La morale commune et la justice des hommes n'y retrouvent pas forcément leur compte dans cette histoire. L'adolescent criminel échappera à tout châtiment mais cette impunité sera contrebalancée par la dissipation des illusions qui embrument sa conscience encore immature. Le droit pénal est refoulé à la marge, mais l'itinéraire de l'adolescent le mènera à une rémission qui s'abstrait des chemins terrestres.
Les thèmes ainsi abordés peuvent paraître absconss, spéculatifs et pour tout dire rébarbatifs. C'est sans compter toute la subtilité de l'auteur pour nouer tous ces sujets à ses personnages tantôt terriens tantôt aériens et dont la confrontation les met mutuellement en relief. Aucun d'eux n'est enfermé dans le stéréotype  de sa représentation. Ils existent, débordants de vie, d'aspirations quelquefois contradictoires et qui finissent par trouver entre elles une harmonie où chacun puisera sa propre vérité.
---*---
Objectif visé:
Pourriez-vous reprendre l'extrait sur l'histoire de l'adolescent criminel et le prolonger à partir de sa dernière phrase ?

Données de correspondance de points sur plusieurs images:
---*---
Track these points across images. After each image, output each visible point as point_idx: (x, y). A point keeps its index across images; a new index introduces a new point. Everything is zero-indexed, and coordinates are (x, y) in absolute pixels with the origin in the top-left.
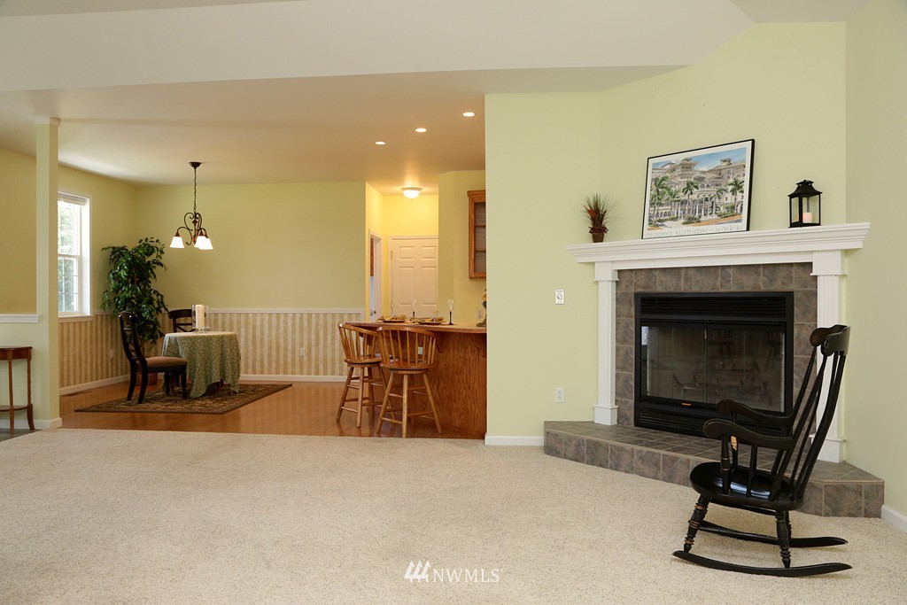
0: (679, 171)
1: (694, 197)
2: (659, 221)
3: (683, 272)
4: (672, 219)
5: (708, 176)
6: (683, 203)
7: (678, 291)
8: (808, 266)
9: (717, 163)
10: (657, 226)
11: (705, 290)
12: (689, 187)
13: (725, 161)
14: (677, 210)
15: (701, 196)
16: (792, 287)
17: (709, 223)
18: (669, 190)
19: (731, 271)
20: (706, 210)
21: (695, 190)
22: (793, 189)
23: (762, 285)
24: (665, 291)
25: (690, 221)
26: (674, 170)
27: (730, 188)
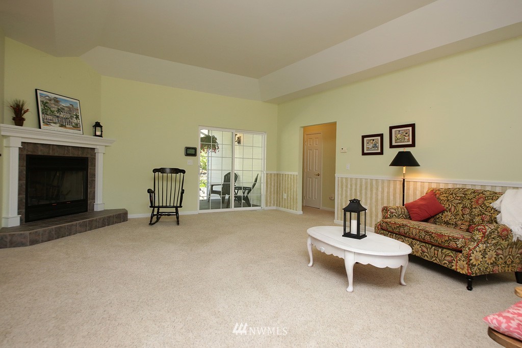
0: (53, 102)
1: (62, 116)
2: (48, 122)
3: (51, 147)
4: (54, 123)
5: (66, 109)
6: (58, 117)
7: (49, 155)
8: (94, 149)
9: (68, 105)
10: (47, 124)
11: (60, 155)
12: (59, 111)
13: (71, 105)
14: (56, 120)
15: (65, 116)
16: (89, 156)
17: (70, 128)
18: (50, 109)
19: (70, 148)
20: (67, 123)
21: (61, 113)
22: (94, 124)
23: (79, 154)
24: (43, 154)
25: (62, 126)
26: (50, 100)
27: (75, 116)
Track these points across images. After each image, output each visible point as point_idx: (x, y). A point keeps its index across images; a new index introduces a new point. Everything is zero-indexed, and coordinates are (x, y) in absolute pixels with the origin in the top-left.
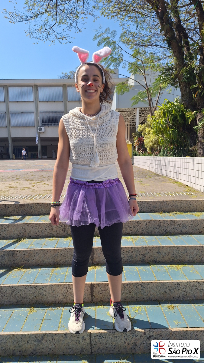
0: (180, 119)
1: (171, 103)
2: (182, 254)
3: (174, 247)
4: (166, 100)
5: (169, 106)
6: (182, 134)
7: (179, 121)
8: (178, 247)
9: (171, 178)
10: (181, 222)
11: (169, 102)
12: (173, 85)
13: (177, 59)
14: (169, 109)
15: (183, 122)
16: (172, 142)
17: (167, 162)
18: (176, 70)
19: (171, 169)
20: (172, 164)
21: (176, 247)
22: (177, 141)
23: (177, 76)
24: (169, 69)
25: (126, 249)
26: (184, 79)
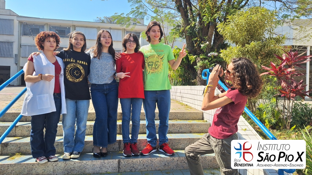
0: (185, 60)
1: (179, 49)
2: (177, 143)
3: (173, 139)
4: (176, 47)
5: (178, 51)
6: (187, 71)
7: (185, 62)
8: (175, 139)
9: (178, 100)
10: (179, 125)
11: (178, 48)
12: (181, 37)
13: (184, 19)
14: (178, 53)
15: (188, 62)
16: (180, 76)
17: (176, 90)
18: (183, 27)
19: (178, 94)
20: (179, 91)
21: (174, 139)
22: (184, 76)
23: (183, 31)
24: (179, 26)
25: (142, 141)
26: (188, 33)
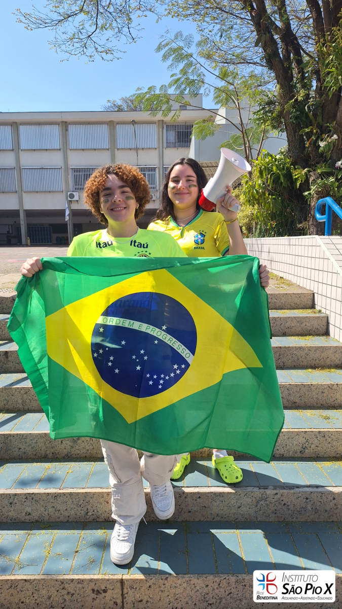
---*---
Zone de réponse:
Ce roman a 60 ans. L'âge légal pour le sortir de sa retraite car ce qui étonne c'est son incisive modernité. Il nous interroge comme il questionne aussi notre époque. Celle-ci est prodigue en motifs de culpabilité de toutes sortes avec pour corollaire une propension marquée à la victimisation à outrance si bien que la notion même de culpabilité est vidée de son contenu. La simple souffrance vaut mise en accusation et celle-ci finit par flatter de stériles penchants masochistes et narcissiques. Loulou, François et les autres vont faire, en ce qui les concerne, de ce sentiment le vecteur d'une renaissance, d'une ouverture nouvelle au monde, le levain d'une matière encore grossière et indistincte qui deviendra la substance même de leur personnalité.

Ce livre est un pur bonheur, un concentré de plaisir de lecture, l'antidépresseur idéal des temps modernes. Alors 60 ans après sa publication, une seule chose à dire à l'auteur : Chapeau l'artiste !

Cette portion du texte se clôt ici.